Records drawn from a dataset:
- - -

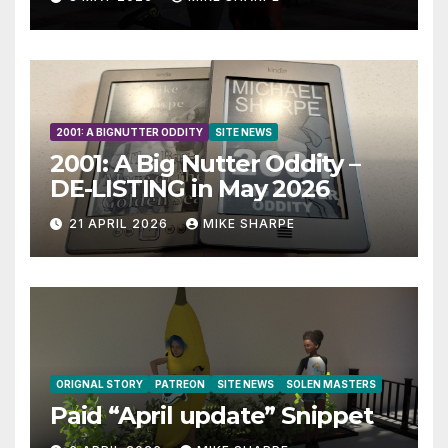
2001: A BIGNUTTER ODDITY
SITE NEWS
2001: A Big Nutter Oddity –
DE-LISTING in May 2026
21 APRIL 2026
MIKE SHARPE
ORIGNAL STORY
PATREON
SITE NEWS
SOLEN MASTERS
Paid “April update” Snippet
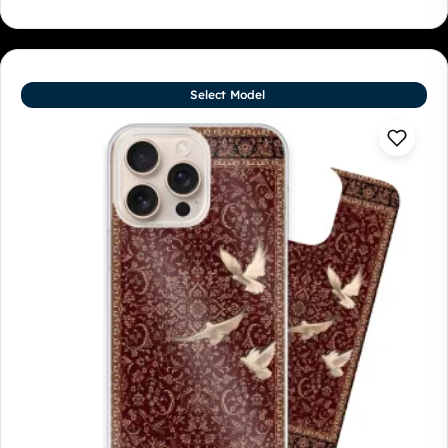
Select Model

- - -

What the task requires →
Set down only the lines from the one with "DE-LISTING in May 2026" through the end of the entries, exactly as they appear, leaving out each picture.

Solution →
DE-LISTING in May 2026
21 APRIL 2026
MIKE SHARPE
ORIGNAL STORY
PATREON
SITE NEWS
SOLEN MASTERS
Paid “April update” Snippet
Select Model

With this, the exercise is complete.